WTO-extra provisions therefore confer extensive rights upon foreign firms without corresponding legally binding obligations since performance requirements are prohibited in many agreements and the legal force of international obligations on corporations is very limited. It is important to ask: what effects do investment rules have on the ability of governments to regulate economic activity so to meet socio-economic goals such as labour and environmental protection, and/or enact positive action measures for marginalised groups?

  1. Strengthening of IPR protection

The GVCD reports argue that standards of IPR protection have to be increased as intangibles are one of the most valuable assets of lead-firms, so their protection by states is paramount if they want to give IP holders/investors the confidence to contract out production to their firms. An added benefit of strengthening IP rights, in addition to employment, is thought to be the technology transfer that results from local firms accessing the advanced technology of lead-firms, which stimulates innovation. However, available empirical evidence casts doubts on whether technology transfer, innovation and greater value capture by smaller firms and countries of the global South has actually taken place since the Agreement on Trade-Related Aspects of Intellectual Property Rights (TRIPs) came into force. The materialization of such benefits can be expected to be even more difficult if stronger IP protection is considered together with WTO-extra investment provisions prohibiting performance requirements such as technology transfer. From a global public health and food perspective, this ratcheting up of rights becomes even more problematic. It is important to ask: what are the effects of protecting IPRs not only on technology transfer, but also on access to health and food?   The most immediate concern is access to medicine as patents increase the price of pharmaceuticals; but there are also concerns about the kind of health research being pursued, when it is not profitable, for example.

Conclusions

There are concrete mechanisms through which these questions can be embedded in the architecture of international trade regulation. In the short term these mechanisms include the incorporation in bilateral, regional and multilateral trade agreements of: equality/environmental/labour impact assessments of all ‘commercial’ measures; revision clauses to amend provisions found to negatively impact the ability of states to provide social reproduction-related goods and services; carve out clauses that exclude ISDS, the abolition of capital controls and ‘survival’ clauses; and adjustment mechanisms for workers that are negatively affected by the agreements.

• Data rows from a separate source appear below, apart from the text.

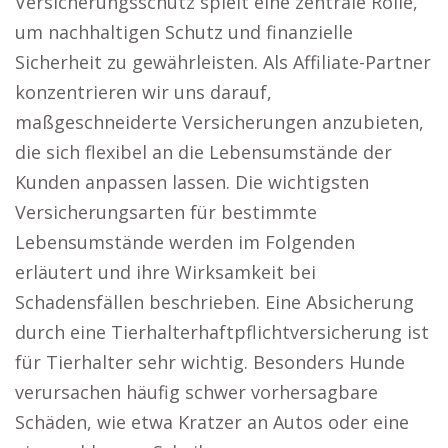
Versicherungsschutz spielt eine zentrale Rolle,
um nachhaltigen Schutz und finanzielle
Sicherheit zu gewährleisten. Als Affiliate-Partner
konzentrieren wir uns darauf,
maßgeschneiderte Versicherungen anzubieten,
die sich flexibel an die Lebensumstände der
Kunden anpassen lassen. Die wichtigsten
Versicherungsarten für bestimmte
Lebensumstände werden im Folgenden
erläutert und ihre Wirksamkeit bei
Schadensfällen beschrieben. Eine Absicherung
durch eine Tierhalterhaftpflichtversicherung ist
für Tierhalter sehr wichtig. Besonders Hunde
verursachen häufig schwer vorhersagbare
Schäden, wie etwa Kratzer an Autos oder eine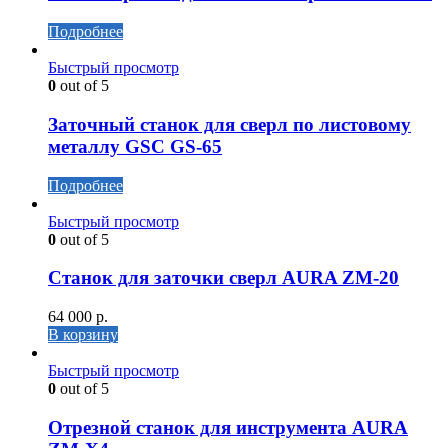
Подробнее
Быстрый просмотр
0
out of 5
Заточный станок для сверл по листовому
металлу GSC GS-65
Подробнее
Быстрый просмотр
0
out of 5
Станок для заточки сверл AURA ZM-20
64 000
р.
В корзину
Быстрый просмотр
0
out of 5
Отрезной станок для инструмента AURA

Other initiatives that target the phenomenon of concentration and centralization of lead-firms (beyond the feeble standards of conducts which have proliferated in recent years with very little effect), include the push for mandatory due diligence and joint liability, and other measures  that target the ability of firms to shift profits between jurisdictions; and, finally those that introduce mandatory contract terms and conflict of law rules that ‘help to re-embed these transactions into the place impacted by the social effects of GVCs’.